The rate of property tax increases is currently outpacing inflation. Explore our breakdown of homeowners’ tax burdens across the United States.

By Aimee Picchi

Property taxes are officially outrunning inflation. According to a new report from ATTOM, the average U.S. homeowner paid $4,427 last year—a 3.7% increase that eclipses the 2.7% rise in the Consumer Price Index. While the national average is climbing, some states are seeing explosive hikes, with Delaware and Maryland facing jumps of 18% and 11.6% respectively. These taxes remain the backbone of local infrastructure, accounting for 70% of all local tax revenue used to fund schools, roads, and emergency services.
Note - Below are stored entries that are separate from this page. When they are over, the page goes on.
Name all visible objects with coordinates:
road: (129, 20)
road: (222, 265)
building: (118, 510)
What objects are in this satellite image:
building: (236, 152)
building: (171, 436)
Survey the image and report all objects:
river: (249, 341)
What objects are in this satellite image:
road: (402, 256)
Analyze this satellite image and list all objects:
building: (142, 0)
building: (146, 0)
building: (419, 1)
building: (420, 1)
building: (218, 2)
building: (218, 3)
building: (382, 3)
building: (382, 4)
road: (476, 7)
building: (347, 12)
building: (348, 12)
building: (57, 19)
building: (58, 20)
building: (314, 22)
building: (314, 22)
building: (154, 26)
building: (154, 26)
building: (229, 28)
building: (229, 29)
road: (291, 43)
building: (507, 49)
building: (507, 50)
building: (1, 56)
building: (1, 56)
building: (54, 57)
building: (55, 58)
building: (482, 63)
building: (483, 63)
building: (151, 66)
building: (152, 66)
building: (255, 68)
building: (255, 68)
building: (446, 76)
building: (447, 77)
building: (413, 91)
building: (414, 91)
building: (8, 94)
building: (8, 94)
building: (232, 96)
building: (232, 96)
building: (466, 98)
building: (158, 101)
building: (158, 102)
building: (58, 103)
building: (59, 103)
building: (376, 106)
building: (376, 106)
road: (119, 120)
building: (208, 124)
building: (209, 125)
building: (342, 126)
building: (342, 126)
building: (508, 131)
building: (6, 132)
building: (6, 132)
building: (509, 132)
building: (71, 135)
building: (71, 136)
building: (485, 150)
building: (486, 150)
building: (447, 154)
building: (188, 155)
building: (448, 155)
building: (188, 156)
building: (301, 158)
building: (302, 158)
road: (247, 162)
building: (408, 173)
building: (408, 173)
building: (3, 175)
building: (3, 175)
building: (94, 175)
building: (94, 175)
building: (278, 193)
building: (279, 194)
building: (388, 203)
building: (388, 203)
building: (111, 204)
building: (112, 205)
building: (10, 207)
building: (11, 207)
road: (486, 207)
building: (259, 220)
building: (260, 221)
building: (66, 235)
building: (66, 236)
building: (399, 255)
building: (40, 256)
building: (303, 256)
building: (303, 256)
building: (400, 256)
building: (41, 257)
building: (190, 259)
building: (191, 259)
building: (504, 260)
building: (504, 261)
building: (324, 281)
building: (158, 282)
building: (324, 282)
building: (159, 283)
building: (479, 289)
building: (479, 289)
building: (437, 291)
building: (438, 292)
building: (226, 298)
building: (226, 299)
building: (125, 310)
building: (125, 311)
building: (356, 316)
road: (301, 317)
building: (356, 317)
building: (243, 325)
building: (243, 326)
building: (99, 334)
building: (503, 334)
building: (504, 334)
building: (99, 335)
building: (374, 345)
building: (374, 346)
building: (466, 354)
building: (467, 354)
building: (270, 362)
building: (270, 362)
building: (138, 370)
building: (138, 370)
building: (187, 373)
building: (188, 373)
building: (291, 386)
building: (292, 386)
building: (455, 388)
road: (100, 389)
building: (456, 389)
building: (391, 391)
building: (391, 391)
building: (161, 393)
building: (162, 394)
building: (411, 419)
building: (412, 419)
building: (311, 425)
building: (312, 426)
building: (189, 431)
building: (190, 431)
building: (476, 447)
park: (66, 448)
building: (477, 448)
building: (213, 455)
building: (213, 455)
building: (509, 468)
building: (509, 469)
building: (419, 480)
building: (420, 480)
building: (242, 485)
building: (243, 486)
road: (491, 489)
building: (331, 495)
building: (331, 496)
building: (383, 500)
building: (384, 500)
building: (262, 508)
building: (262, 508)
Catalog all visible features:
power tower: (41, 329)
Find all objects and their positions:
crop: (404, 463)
Key Takeaways from the Latest Property Tax Analysis:

  • The Paradox: Property taxes rose in 40 states despite a 1.7% year-over-year decrease in average home values ($494,231).
  • The Drivers: Increases are fueled by municipal needs (schools, roads, and public safety) rather than inflation or home assessments.
  • Highest vs. Lowest: New Jersey remains the costliest ($10,500 avg), while West Virginia offers the most relief ($1,081 avg).
  • Policy Wins: 10 states saw tax declines, largely due to legislative action. Wyoming introduced a 25% cut for homes under $1M, and Montana utilized a new tiered rebate system to lower costs for 80% of its residents.

ApkiProperty Insight: Investors often assume that if property prices fall, their tax burden will follow. However, as seen in this analysis, local governments often hike tax rates to cover the rising costs of public services, schools, and infrastructure—regardless of whether your property’s value went up or down.